(GOAL OF THE EXERCISE): Find the line containing "non-Hodgkin's type, High" in the entries below. Restate it and each line after it, word for word, up to and including the line containing "and nuclear expression".

(Entries taken from a collection):
━━━━━━━━━━━━━━━━━━━━━━━━━━━━━━

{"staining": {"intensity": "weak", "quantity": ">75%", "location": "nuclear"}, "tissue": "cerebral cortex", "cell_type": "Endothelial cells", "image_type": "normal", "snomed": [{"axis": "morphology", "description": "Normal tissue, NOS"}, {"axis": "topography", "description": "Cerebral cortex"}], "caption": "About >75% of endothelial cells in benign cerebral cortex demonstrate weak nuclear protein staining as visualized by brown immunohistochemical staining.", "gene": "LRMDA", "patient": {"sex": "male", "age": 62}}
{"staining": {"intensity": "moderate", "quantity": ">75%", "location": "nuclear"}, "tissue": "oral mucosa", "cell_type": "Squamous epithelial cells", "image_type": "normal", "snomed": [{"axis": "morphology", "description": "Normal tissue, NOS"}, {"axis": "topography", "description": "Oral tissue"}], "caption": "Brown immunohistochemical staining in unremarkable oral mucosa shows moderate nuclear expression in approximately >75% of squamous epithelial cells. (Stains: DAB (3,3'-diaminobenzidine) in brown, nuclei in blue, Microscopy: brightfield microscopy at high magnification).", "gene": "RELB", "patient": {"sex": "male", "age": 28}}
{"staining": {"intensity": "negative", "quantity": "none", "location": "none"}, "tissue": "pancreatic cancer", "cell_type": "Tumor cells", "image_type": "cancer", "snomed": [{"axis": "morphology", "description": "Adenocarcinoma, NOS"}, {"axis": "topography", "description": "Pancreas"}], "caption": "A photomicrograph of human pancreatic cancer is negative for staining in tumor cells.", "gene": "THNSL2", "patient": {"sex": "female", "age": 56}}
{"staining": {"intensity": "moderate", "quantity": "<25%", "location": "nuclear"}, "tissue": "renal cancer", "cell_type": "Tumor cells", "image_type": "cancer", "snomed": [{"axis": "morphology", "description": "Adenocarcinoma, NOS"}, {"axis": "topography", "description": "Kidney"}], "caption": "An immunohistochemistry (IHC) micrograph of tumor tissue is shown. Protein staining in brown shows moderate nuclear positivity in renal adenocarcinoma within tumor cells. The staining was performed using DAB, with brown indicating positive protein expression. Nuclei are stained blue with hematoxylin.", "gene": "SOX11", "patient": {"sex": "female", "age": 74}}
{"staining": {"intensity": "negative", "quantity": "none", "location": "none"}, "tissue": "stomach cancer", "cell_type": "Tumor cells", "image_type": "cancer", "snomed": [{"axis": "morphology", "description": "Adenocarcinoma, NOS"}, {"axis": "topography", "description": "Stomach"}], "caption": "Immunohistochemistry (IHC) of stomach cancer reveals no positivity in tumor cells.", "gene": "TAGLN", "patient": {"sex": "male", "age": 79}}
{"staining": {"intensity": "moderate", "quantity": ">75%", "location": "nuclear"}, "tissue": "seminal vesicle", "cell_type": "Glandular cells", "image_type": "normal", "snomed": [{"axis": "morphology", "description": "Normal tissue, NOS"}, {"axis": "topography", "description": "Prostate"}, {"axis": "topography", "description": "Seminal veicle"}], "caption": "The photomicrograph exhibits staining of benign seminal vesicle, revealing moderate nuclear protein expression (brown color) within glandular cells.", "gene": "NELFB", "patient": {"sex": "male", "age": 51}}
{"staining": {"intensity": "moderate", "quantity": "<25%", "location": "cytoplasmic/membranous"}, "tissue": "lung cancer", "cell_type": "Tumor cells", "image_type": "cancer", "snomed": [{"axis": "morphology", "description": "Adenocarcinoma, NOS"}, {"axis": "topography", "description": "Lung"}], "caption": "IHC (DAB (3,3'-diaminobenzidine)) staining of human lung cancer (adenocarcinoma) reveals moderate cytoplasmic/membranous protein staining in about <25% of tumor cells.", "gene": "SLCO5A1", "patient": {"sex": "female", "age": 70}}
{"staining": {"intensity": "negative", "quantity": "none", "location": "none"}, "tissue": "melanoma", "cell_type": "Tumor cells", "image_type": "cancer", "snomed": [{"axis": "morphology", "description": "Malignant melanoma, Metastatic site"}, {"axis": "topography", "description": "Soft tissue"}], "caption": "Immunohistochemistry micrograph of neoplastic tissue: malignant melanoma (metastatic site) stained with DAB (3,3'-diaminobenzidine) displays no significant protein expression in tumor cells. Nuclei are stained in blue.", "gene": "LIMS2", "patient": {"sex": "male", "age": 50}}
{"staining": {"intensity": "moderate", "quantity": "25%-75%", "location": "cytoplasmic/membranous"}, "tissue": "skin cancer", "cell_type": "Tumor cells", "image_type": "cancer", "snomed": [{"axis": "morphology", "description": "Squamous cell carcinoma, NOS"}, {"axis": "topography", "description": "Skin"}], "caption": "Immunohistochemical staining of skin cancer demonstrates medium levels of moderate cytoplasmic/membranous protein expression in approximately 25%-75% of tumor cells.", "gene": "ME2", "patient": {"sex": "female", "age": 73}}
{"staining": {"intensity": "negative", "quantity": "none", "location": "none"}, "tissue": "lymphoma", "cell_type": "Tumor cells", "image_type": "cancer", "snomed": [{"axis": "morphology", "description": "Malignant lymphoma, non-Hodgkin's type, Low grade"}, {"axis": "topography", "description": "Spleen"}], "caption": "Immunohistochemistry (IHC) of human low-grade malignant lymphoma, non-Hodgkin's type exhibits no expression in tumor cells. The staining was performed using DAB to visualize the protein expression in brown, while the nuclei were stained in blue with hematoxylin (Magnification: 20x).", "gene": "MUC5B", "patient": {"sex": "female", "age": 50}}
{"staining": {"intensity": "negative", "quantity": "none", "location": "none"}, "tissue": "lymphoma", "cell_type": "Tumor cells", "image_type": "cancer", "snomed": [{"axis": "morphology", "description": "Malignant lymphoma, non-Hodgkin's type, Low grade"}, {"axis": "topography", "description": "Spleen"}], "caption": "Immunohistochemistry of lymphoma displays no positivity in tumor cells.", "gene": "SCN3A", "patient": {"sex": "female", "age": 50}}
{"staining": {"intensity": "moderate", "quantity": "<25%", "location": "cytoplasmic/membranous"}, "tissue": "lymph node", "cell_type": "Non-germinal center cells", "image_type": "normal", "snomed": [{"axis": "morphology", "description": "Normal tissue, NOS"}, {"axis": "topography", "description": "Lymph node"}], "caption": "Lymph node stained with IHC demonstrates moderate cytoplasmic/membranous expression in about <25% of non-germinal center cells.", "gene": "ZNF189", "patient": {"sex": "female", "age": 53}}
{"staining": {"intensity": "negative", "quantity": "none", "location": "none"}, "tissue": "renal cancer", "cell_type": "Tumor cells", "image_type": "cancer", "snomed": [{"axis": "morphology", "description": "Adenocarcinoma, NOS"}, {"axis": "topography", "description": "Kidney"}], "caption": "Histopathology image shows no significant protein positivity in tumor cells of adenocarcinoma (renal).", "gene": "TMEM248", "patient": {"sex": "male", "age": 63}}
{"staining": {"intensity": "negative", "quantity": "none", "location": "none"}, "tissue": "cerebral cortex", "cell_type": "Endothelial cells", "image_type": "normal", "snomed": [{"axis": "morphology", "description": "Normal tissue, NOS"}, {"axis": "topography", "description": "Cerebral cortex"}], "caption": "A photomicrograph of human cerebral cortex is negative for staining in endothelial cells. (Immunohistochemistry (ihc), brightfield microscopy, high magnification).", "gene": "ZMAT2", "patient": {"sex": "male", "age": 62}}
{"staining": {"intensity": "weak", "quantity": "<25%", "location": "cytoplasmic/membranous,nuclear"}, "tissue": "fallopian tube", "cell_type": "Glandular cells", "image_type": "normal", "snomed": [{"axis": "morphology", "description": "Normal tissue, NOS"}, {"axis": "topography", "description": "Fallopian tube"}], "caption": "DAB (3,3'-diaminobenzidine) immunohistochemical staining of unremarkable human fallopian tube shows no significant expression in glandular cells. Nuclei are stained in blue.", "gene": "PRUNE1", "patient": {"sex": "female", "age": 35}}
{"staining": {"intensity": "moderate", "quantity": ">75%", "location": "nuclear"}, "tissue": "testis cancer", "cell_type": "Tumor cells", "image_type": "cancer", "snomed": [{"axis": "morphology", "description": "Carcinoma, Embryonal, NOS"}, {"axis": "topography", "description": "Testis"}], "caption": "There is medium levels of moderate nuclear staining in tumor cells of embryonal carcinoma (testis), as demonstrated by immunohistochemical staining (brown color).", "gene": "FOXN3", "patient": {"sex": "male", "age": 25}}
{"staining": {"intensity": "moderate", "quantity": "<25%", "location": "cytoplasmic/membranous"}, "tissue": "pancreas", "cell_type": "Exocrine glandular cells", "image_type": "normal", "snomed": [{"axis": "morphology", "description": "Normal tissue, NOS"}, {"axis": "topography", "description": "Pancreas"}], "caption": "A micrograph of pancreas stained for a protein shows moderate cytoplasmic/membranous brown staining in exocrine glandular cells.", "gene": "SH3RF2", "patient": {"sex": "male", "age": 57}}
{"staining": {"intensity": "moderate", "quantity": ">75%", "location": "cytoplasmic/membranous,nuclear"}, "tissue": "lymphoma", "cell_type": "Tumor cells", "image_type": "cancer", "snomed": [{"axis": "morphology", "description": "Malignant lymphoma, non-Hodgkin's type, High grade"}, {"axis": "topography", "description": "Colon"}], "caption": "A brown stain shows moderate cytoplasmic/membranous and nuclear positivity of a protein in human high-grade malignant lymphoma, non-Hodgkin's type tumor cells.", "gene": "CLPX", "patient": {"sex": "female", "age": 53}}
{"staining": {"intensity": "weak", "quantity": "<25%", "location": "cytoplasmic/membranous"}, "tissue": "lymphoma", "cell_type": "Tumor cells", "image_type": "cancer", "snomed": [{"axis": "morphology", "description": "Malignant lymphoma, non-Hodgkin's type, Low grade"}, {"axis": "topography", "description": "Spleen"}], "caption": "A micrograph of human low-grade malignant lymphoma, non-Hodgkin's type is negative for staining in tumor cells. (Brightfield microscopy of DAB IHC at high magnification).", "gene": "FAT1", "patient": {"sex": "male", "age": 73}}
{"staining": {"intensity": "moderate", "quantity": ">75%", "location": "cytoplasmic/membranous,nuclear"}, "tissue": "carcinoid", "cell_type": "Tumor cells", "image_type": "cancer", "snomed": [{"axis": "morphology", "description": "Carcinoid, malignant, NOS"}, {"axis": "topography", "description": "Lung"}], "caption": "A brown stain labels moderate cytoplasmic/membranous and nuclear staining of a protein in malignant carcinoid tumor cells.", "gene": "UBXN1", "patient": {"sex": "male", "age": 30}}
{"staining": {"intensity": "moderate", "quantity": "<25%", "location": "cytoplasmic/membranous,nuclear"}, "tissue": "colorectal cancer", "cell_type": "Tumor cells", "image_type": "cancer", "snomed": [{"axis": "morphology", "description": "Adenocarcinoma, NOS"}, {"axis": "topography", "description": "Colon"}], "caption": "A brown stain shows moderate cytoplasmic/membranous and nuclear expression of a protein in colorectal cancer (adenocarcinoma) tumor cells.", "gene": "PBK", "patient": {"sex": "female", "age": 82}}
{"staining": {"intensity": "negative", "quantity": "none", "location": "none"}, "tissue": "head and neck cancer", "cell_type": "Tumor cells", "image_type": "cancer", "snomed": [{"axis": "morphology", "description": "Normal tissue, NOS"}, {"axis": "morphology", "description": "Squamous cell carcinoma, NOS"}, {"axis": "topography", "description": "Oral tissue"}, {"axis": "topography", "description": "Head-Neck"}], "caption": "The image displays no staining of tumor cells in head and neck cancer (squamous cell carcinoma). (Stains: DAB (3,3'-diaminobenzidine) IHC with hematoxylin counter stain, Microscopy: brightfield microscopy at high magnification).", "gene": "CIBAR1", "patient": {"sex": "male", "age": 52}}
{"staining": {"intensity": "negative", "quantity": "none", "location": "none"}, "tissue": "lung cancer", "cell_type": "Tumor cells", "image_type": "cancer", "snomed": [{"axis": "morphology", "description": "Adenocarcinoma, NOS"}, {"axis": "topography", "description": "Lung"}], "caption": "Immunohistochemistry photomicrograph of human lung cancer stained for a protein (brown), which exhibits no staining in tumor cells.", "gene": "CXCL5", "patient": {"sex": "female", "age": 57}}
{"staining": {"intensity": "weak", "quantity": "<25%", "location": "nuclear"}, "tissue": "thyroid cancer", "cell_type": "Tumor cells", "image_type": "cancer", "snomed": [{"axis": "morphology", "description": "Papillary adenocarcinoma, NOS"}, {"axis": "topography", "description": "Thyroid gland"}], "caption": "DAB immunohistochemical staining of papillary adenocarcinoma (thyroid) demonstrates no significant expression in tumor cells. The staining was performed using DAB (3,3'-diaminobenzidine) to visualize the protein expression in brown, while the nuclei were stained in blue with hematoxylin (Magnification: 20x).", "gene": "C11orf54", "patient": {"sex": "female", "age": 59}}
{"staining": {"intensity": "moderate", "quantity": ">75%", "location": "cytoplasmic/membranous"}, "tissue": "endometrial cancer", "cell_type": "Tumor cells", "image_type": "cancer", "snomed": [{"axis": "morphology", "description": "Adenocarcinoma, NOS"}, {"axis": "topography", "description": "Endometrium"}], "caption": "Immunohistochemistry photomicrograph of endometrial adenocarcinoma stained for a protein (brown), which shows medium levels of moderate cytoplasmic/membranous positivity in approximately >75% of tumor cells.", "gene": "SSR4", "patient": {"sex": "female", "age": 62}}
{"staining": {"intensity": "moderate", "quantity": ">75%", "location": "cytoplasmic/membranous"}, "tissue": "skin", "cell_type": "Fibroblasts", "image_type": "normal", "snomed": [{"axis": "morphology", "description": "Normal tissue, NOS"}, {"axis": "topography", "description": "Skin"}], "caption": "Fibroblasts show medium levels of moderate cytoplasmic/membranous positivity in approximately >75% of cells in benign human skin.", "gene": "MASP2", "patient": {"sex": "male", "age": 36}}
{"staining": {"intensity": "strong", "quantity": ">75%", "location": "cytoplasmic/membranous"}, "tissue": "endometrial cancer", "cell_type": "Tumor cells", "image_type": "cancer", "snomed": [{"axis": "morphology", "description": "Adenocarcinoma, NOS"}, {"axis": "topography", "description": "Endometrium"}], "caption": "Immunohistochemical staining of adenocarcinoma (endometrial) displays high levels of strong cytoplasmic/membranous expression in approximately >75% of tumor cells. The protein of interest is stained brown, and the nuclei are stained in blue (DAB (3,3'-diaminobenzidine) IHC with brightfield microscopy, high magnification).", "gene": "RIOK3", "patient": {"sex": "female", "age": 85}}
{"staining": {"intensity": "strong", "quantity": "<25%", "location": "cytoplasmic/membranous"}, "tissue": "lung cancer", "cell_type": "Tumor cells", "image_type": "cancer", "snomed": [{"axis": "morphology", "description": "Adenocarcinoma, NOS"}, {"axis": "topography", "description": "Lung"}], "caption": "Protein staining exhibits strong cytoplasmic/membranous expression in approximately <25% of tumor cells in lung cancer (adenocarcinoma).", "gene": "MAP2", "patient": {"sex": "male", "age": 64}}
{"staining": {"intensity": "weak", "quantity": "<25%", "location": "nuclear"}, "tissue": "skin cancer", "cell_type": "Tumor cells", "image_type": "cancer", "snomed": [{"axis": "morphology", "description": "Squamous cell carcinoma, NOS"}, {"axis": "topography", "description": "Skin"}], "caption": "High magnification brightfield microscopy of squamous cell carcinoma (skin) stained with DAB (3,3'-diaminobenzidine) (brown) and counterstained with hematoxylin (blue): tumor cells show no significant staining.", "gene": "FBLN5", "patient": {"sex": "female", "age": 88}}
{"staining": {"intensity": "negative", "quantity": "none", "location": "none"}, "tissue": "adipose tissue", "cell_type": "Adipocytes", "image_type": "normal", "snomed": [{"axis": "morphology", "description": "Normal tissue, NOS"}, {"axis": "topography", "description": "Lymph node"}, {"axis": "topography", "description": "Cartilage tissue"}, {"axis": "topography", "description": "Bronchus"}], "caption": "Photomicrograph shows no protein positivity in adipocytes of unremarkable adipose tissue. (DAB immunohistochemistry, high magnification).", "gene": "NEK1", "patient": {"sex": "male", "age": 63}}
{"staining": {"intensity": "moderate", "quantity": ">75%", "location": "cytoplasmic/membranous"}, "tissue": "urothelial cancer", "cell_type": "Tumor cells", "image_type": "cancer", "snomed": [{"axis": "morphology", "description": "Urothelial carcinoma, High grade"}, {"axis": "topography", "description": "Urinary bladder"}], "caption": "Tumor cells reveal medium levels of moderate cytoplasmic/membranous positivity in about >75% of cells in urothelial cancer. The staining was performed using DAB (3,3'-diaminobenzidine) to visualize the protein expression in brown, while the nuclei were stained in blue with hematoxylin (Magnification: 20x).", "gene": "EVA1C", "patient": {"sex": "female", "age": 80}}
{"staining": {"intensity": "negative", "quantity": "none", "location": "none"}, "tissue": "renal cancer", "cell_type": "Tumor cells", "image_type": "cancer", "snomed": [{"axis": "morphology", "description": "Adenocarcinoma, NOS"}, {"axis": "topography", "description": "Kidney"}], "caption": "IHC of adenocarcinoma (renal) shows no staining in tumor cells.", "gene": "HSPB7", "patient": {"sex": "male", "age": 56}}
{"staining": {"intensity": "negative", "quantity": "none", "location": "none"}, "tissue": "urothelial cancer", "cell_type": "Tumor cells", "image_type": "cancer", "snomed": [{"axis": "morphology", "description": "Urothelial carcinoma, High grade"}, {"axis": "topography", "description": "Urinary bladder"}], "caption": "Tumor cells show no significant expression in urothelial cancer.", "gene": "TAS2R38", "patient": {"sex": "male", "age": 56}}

━━━━━━━━━━━━━━━━━━━━━━━━━━━━━━

(EXERCISE ANSWER):
{"staining": {"intensity": "moderate", "quantity": ">75%", "location": "cytoplasmic/membranous,nuclear"}, "tissue": "lymphoma", "cell_type": "Tumor cells", "image_type": "cancer", "snomed": [{"axis": "morphology", "description": "Malignant lymphoma, non-Hodgkin's type, High grade"}, {"axis": "topography", "description": "Colon"}], "caption": "A brown stain shows moderate cytoplasmic/membranous and nuclear positivity of a protein in human high-grade malignant lymphoma, non-Hodgkin's type tumor cells.", "gene": "CLPX", "patient": {"sex": "female", "age": 53}}
{"staining": {"intensity": "weak", "quantity": "<25%", "location": "cytoplasmic/membranous"}, "tissue": "lymphoma", "cell_type": "Tumor cells", "image_type": "cancer", "snomed": [{"axis": "morphology", "description": "Malignant lymphoma, non-Hodgkin's type, Low grade"}, {"axis": "topography", "description": "Spleen"}], "caption": "A micrograph of human low-grade malignant lymphoma, non-Hodgkin's type is negative for staining in tumor cells. (Brightfield microscopy of DAB IHC at high magnification).", "gene": "FAT1", "patient": {"sex": "male", "age": 73}}
{"staining": {"intensity": "moderate", "quantity": ">75%", "location": "cytoplasmic/membranous,nuclear"}, "tissue": "carcinoid", "cell_type": "Tumor cells", "image_type": "cancer", "snomed": [{"axis": "morphology", "description": "Carcinoid, malignant, NOS"}, {"axis": "topography", "description": "Lung"}], "caption": "A brown stain labels moderate cytoplasmic/membranous and nuclear staining of a protein in malignant carcinoid tumor cells.", "gene": "UBXN1", "patient": {"sex": "male", "age": 30}}
{"staining": {"intensity": "moderate", "quantity": "<25%", "location": "cytoplasmic/membranous,nuclear"}, "tissue": "colorectal cancer", "cell_type": "Tumor cells", "image_type": "cancer", "snomed": [{"axis": "morphology", "description": "Adenocarcinoma, NOS"}, {"axis": "topography", "description": "Colon"}], "caption": "A brown stain shows moderate cytoplasmic/membranous and nuclear expression of a protein in colorectal cancer (adenocarcinoma) tumor cells.", "gene": "PBK", "patient": {"sex": "female", "age": 82}}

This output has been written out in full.